#### Dataset ####
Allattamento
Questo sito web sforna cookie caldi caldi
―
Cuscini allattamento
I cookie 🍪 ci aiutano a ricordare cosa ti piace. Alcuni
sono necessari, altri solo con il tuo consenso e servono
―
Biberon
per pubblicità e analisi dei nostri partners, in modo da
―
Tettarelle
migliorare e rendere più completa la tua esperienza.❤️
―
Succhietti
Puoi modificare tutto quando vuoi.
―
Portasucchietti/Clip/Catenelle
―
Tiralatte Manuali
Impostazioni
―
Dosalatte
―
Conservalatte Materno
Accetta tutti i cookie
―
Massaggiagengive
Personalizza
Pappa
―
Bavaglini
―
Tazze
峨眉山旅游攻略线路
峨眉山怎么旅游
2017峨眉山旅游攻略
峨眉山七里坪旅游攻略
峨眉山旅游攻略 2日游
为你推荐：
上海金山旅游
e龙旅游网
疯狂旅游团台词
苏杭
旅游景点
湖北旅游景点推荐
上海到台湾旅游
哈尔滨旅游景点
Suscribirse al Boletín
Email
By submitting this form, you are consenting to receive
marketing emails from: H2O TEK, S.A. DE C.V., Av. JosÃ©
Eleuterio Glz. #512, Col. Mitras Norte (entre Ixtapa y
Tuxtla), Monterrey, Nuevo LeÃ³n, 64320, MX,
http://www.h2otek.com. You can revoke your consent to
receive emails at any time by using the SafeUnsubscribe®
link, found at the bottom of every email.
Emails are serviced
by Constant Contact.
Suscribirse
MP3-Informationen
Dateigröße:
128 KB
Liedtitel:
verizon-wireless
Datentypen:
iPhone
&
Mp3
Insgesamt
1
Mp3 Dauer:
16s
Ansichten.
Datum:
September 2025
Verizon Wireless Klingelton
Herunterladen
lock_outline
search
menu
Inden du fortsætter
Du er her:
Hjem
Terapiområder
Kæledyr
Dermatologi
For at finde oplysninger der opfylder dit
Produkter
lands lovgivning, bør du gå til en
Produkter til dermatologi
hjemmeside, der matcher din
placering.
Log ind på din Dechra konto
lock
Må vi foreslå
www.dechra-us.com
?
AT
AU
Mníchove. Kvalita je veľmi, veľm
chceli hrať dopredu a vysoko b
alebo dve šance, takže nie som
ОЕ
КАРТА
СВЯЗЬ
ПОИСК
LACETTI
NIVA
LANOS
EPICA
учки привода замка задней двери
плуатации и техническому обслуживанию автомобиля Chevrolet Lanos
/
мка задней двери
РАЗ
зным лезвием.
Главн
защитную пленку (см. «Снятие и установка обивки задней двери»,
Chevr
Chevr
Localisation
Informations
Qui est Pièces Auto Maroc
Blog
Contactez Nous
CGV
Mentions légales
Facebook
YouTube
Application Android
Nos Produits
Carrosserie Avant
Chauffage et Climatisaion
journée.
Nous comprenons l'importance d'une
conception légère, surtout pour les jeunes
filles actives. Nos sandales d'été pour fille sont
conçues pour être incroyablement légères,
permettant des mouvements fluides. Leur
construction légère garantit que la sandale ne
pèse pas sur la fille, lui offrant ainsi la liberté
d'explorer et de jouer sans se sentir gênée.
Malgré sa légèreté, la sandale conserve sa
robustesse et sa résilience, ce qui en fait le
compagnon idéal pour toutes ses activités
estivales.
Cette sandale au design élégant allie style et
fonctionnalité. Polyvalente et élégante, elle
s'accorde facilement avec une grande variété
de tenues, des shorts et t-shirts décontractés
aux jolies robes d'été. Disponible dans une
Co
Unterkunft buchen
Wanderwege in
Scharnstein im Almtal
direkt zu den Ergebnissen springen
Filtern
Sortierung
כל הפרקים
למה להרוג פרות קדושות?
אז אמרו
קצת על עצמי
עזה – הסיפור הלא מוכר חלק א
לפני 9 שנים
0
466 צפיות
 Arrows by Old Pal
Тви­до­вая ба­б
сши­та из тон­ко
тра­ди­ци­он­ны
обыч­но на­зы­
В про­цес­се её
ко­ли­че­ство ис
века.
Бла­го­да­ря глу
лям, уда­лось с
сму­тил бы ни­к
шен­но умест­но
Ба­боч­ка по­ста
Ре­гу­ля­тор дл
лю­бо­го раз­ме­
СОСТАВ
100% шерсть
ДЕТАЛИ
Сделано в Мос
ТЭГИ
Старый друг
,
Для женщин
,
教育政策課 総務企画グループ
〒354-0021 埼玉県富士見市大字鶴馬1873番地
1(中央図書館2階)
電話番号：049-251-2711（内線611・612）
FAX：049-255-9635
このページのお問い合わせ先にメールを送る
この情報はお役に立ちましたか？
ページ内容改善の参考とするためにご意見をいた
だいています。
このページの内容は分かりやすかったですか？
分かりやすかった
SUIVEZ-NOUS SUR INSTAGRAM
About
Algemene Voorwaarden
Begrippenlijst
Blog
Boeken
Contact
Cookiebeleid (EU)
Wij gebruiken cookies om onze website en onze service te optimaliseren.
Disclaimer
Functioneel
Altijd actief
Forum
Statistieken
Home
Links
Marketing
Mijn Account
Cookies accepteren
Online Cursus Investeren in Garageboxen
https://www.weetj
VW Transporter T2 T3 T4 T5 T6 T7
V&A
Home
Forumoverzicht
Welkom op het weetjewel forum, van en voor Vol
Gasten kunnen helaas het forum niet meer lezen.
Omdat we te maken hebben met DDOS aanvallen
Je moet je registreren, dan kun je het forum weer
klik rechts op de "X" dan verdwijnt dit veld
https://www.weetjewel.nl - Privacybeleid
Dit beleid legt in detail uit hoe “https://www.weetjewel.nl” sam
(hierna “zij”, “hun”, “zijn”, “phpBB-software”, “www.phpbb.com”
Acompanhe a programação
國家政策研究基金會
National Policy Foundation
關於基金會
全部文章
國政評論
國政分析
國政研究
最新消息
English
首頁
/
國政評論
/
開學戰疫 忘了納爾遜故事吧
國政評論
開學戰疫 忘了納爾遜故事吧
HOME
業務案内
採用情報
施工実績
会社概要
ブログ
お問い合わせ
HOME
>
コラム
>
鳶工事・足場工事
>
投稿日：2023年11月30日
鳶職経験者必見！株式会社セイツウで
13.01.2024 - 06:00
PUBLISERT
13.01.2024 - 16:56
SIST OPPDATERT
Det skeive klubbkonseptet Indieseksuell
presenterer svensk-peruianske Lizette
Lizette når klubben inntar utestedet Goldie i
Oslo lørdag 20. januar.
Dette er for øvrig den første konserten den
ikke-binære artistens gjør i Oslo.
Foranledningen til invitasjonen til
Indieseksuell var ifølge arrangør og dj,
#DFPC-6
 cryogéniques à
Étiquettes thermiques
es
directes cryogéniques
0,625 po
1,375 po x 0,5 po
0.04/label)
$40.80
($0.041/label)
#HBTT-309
####
*Task item:* In full and without error, restate the data.

*Response box:*
Allattamento
Questo sito web sforna cookie caldi caldi
―
Cuscini allattamento
I cookie 🍪 ci aiutano a ricordare cosa ti piace. Alcuni
sono necessari, altri solo con il tuo consenso e servono
―
Biberon
per pubblicità e analisi dei nostri partners, in modo da
―
Tettarelle
migliorare e rendere più completa la tua esperienza.❤️
―
Succhietti
Puoi modificare tutto quando vuoi.
―
Portasucchietti/Clip/Catenelle
―
Tiralatte Manuali
Impostazioni
―
Dosalatte
―
Conservalatte Materno
Accetta tutti i cookie
―
Massaggiagengive
Personalizza
Pappa
―
Bavaglini
―
Tazze
峨眉山旅游攻略线路
峨眉山怎么旅游
2017峨眉山旅游攻略
峨眉山七里坪旅游攻略
峨眉山旅游攻略 2日游
为你推荐：
上海金山旅游
e龙旅游网
疯狂旅游团台词
苏杭
旅游景点
湖北旅游景点推荐
上海到台湾旅游
哈尔滨旅游景点
Suscribirse al Boletín
Email
By submitting this form, you are consenting to receive
marketing emails from: H2O TEK, S.A. DE C.V., Av. JosÃ©
Eleuterio Glz. #512, Col. Mitras Norte (entre Ixtapa y
Tuxtla), Monterrey, Nuevo LeÃ³n, 64320, MX,
http://www.h2otek.com. You can revoke your consent to
receive emails at any time by using the SafeUnsubscribe®
link, found at the bottom of every email.
Emails are serviced
by Constant Contact.
Suscribirse
MP3-Informationen
Dateigröße:
128 KB
Liedtitel:
verizon-wireless
Datentypen:
iPhone
&
Mp3
Insgesamt
1
Mp3 Dauer:
16s
Ansichten.
Datum:
September 2025
Verizon Wireless Klingelton
Herunterladen
lock_outline
search
menu
Inden du fortsætter
Du er her:
Hjem
Terapiområder
Kæledyr
Dermatologi
For at finde oplysninger der opfylder dit
Produkter
lands lovgivning, bør du gå til en
Produkter til dermatologi
hjemmeside, der matcher din
placering.
Log ind på din Dechra konto
lock
Må vi foreslå
www.dechra-us.com
?
AT
AU
Mníchove. Kvalita je veľmi, veľm
chceli hrať dopredu a vysoko b
alebo dve šance, takže nie som
ОЕ
КАРТА
СВЯЗЬ
ПОИСК
LACETTI
NIVA
LANOS
EPICA
учки привода замка задней двери
плуатации и техническому обслуживанию автомобиля Chevrolet Lanos
/
мка задней двери
РАЗ
зным лезвием.
Главн
защитную пленку (см. «Снятие и установка обивки задней двери»,
Chevr
Chevr
Localisation
Informations
Qui est Pièces Auto Maroc
Blog
Contactez Nous
CGV
Mentions légales
Facebook
YouTube
Application Android
Nos Produits
Carrosserie Avant
Chauffage et Climatisaion
journée.
Nous comprenons l'importance d'une
conception légère, surtout pour les jeunes
filles actives. Nos sandales d'été pour fille sont
conçues pour être incroyablement légères,
permettant des mouvements fluides. Leur
construction légère garantit que la sandale ne
pèse pas sur la fille, lui offrant ainsi la liberté
d'explorer et de jouer sans se sentir gênée.
Malgré sa légèreté, la sandale conserve sa
robustesse et sa résilience, ce qui en fait le
compagnon idéal pour toutes ses activités
estivales.
Cette sandale au design élégant allie style et
fonctionnalité. Polyvalente et élégante, elle
s'accorde facilement avec une grande variété
de tenues, des shorts et t-shirts décontractés
aux jolies robes d'été. Disponible dans une
Co
Unterkunft buchen
Wanderwege in
Scharnstein im Almtal
direkt zu den Ergebnissen springen
Filtern
Sortierung
כל הפרקים
למה להרוג פרות קדושות?
אז אמרו
קצת על עצמי
עזה – הסיפור הלא מוכר חלק א
לפני 9 שנים
0
466 צפיות
 Arrows by Old Pal
Тви­до­вая ба­б
сши­та из тон­ко
тра­ди­ци­он­ны
обыч­но на­зы­
В про­цес­се её
ко­ли­че­ство ис
века.
Бла­го­да­ря глу
лям, уда­лось с
сму­тил бы ни­к
шен­но умест­но
Ба­боч­ка по­ста
Ре­гу­ля­тор дл
лю­бо­го раз­ме­
СОСТАВ
100% шерсть
ДЕТАЛИ
Сделано в Мос
ТЭГИ
Старый друг
,
Для женщин
,
教育政策課 総務企画グループ
〒354-0021 埼玉県富士見市大字鶴馬1873番地
1(中央図書館2階)
電話番号：049-251-2711（内線611・612）
FAX：049-255-9635
このページのお問い合わせ先にメールを送る
この情報はお役に立ちましたか？
ページ内容改善の参考とするためにご意見をいた
だいています。
このページの内容は分かりやすかったですか？
分かりやすかった
SUIVEZ-NOUS SUR INSTAGRAM
About
Algemene Voorwaarden
Begrippenlijst
Blog
Boeken
Contact
Cookiebeleid (EU)
Wij gebruiken cookies om onze website en onze service te optimaliseren.
Disclaimer
Functioneel
Altijd actief
Forum
Statistieken
Home
Links
Marketing
Mijn Account
Cookies accepteren
Online Cursus Investeren in Garageboxen
https://www.weetj
VW Transporter T2 T3 T4 T5 T6 T7
V&A
Home
Forumoverzicht
Welkom op het weetjewel forum, van en voor Vol
Gasten kunnen helaas het forum niet meer lezen.
Omdat we te maken hebben met DDOS aanvallen
Je moet je registreren, dan kun je het forum weer
klik rechts op de "X" dan verdwijnt dit veld
https://www.weetjewel.nl - Privacybeleid
Dit beleid legt in detail uit hoe “https://www.weetjewel.nl” sam
(hierna “zij”, “hun”, “zijn”, “phpBB-software”, “www.phpbb.com”
Acompanhe a programação
國家政策研究基金會
National Policy Foundation
關於基金會
全部文章
國政評論
國政分析
國政研究
最新消息
English
首頁
/
國政評論
/
開學戰疫 忘了納爾遜故事吧
國政評論
開學戰疫 忘了納爾遜故事吧
HOME
業務案内
採用情報
施工実績
会社概要
ブログ
お問い合わせ
HOME
>
コラム
>
鳶工事・足場工事
>
投稿日：2023年11月30日
鳶職経験者必見！株式会社セイツウで
13.01.2024 - 06:00
PUBLISERT
13.01.2024 - 16:56
SIST OPPDATERT
Det skeive klubbkonseptet Indieseksuell
presenterer svensk-peruianske Lizette
Lizette når klubben inntar utestedet Goldie i
Oslo lørdag 20. januar.
Dette er for øvrig den første konserten den
ikke-binære artistens gjør i Oslo.
Foranledningen til invitasjonen til
Indieseksuell var ifølge arrangør og dj,
#DFPC-6
 cryogéniques à
Étiquettes thermiques
es
directes cryogéniques
0,625 po
1,375 po x 0,5 po
0.04/label)
$40.80
($0.041/label)
#HBTT-309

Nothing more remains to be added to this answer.